Crônica do eterno retorno ou Carta ao amado amor

Crônica do eterno retorno
ou 
Carta ao amado amor 


Enquanto caminhava pelas ruas poeirentas desta cidade, desejei ter uma câmera para mostrá-la a ti, não sei se gostaria, mas necessito escrever o que vejo, ou para mim mesma, se mandar serão nossas palavras, se guardar serão minhas?... Pertencem-me porque as ouço de modo intenso agora, e Te pertencem porque esteve comigo, ainda que na memória. Engraçado como pensei em ti quando cheguei aqui, sentir-se-ia bem ou detestaria tudo? Sabemos de ambos tão pouco não é, no entanto sei que se aqui estivesses, arderia por um ar condicionado neste primeiro dia, e talvez me abraçasse no segundo, quando um frio desavergonhado chegou sem avisar, ou talvez me emprestasse uma malha com jeito todo teu.. Sei também que me renovo em tolices por perder-me nestes desejos que nunca realizarei. Por hora, caminho contigo.

Não há conforto nesta casa mais velha que o tempo em que existiu, meu querido, os anos lhe foram cruel, e nestes corredores onde ainda ouço nossos risos e gritos de meninices, há um silêncio pegajoso, nos quartos cerrados ao uso, escondem-se aranhas pequeninas que trato de espantar junto com qualquer tolo pensar, de olhos fechados posso re-viver infâncias esquecidas. 

Entre madeira azul sonhei os primeiros sonhos, pesadelos de infância, temi o escuro e sorri muito, guerras de travesseiros entre paredes incompletas, corridas e esconde-esconde, fomos felizes, brigamos, choramos, gargalhamos... Outras épocas, onde o tempo era medido pelos momentos que vivíamos, e o relógio, desconhecido objeto de adultos. Tempo da experiênciação, tu dirias, tempos de ingenuidades, eu poderia responder. Perdida nestas lembranças e saudades de um ti que não me pertence, me deixo embalar por estas cortes de cortinas, esvoaçando tolamente ao som de alguma brisa irrequieta. Adormeço esperando por poesia. 

O que há nas pequenas cidades que amarram as esquinas impedindo-as de renovarem-se? E justamente estes quadros perdidos que nos fazem voltar e sorrir... Pois ali dei um primeiro beijo, roubado ou de bom grado, mesmo sob os olhares atentos por trás de cortinas, pois vizinhos também resistem e nos cuidavam como pais zelosos por novidades nem tão zelosas. Ali senti as agulhas de certo ciúme, ou ali nos perdemos em planos de viagens e abandonos entre amigos. Nas pequenas cidades são ardentes os anseios por vôos e dormentes as certezas de que as asas nem sempre crescerão. Eu voei, mas só aqui me re-encontro. 

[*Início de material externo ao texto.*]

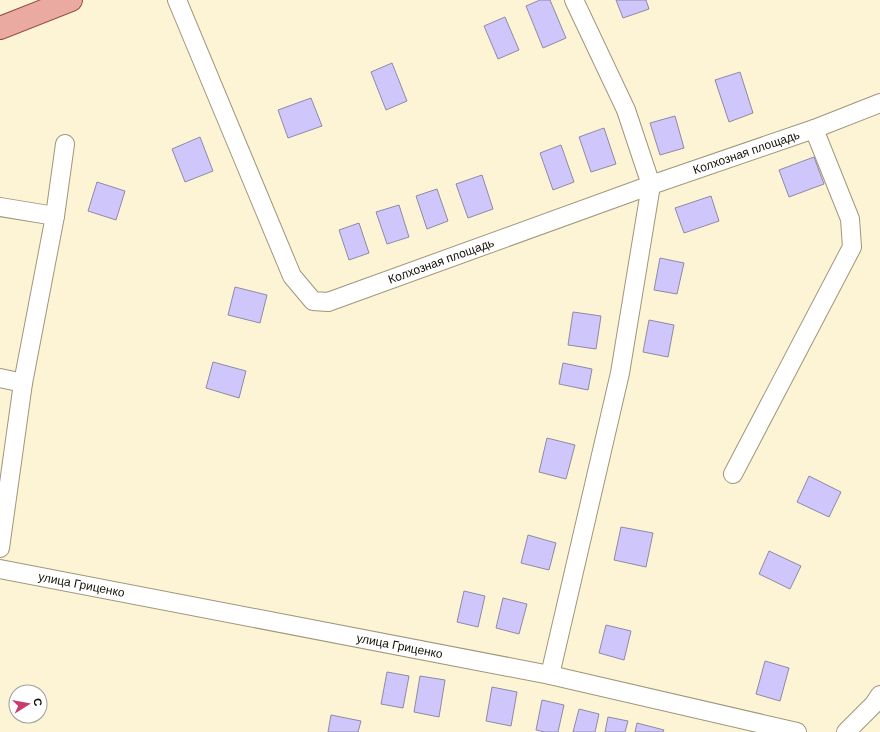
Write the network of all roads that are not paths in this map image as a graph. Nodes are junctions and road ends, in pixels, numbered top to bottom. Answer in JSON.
{"nodes":[{"id":1,"x":71,"y":0,"type":"edge"},
{"id":2,"x":177,"y":0,"type":"edge"},
{"id":3,"x":574,"y":0,"type":"edge"},
{"id":4,"x":0,"y":28,"type":"edge"},
{"id":5,"x":880,"y":103,"type":"edge"},
{"id":6,"x":814,"y":129,"type":"junction"},
{"id":7,"x":65,"y":144,"type":"dead end"},
{"id":8,"x":651,"y":184,"type":"junction"},
{"id":9,"x":0,"y":207,"type":"edge"},
{"id":10,"x":54,"y":216,"type":"junction"},
{"id":11,"x":0,"y":378,"type":"edge"},
{"id":12,"x":23,"y":383,"type":"junction"},
{"id":13,"x":733,"y":474,"type":"dead end"},
{"id":14,"x":0,"y":548,"type":"edge"},
{"id":15,"x":0,"y":569,"type":"edge"},
{"id":16,"x":550,"y":675,"type":"junction"},
{"id":17,"x":880,"y":695,"type":"edge"},
{"id":18,"x":797,"y":732,"type":"edge"},
{"id":19,"x":846,"y":732,"type":"edge"}],
"edges":[{"from":1,"to":4,"type":"main road"},
{"from":2,"to":8,"type":"street","name":"Колхозная площадь"},
{"from":3,"to":8,"type":"street"},
{"from":5,"to":6,"type":"street","name":"Колхозная площадь"},
{"from":6,"to":8,"type":"street","name":"Колхозная площадь"},
{"from":6,"to":13,"type":"street"},
{"from":7,"to":10,"type":"street"},
{"from":8,"to":16,"type":"street"},
{"from":9,"to":10,"type":"street"},
{"from":10,"to":12,"type":"street"},
{"from":11,"to":12,"type":"street"},
{"from":12,"to":14,"type":"street"},
{"from":15,"to":16,"type":"street","name":"улица Гриценко"},
{"from":16,"to":18,"type":"street","name":"улица Гриценко"},
{"from":17,"to":19,"type":"street"}]}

Agora percorro meu quarto de menina, paredes, madeiras que reconheço de entalhes, e telhas que contei e reli quando insone ficava. Neste corredor quantas vezes cruzei, na velha cozinha uma sopa fumegante, ah, minha mãe. Em volta da mesa, risos confortantes, ah, meus irmãos, enquanto o pai, ah, meu pai, chegava com o pão macio e quentinho, jantávamos e éramos família. Ainda somos, separados pelos trilheiros da existência, porém sempre unidos por estas paredes que são mais que matéria desde que nelas nos marcamos e vivemos. 

Caminho agora descalça neste imenso quintal, o chão resgata-me, ainda me sinto tola, é claro, mas disfarço ao tocar as árvores que sempre amei, sim, amor de verdade por cada galho, cada tronco retorcido, por cada folha perdida, meus olhos sobem, tenho desejos de segui-los até meus reinos de outrora... Fruta no pé, viagens aos mundos insuperáveis da imaginação entre meus reinos arborizados. Meus amores primeiros, árvores, terra e céu, eu os amei e os tive. Quando os esqueci me perdi? Serão ainda meus em meio à correria dos dias e noites de agora? Que outros descaminhos me aguardam nestes renasceres? Só me resta vivenciá-los... ouvindo a seiva dos troncos sussurrando minha volta. Nas saudades de mim: penso-te.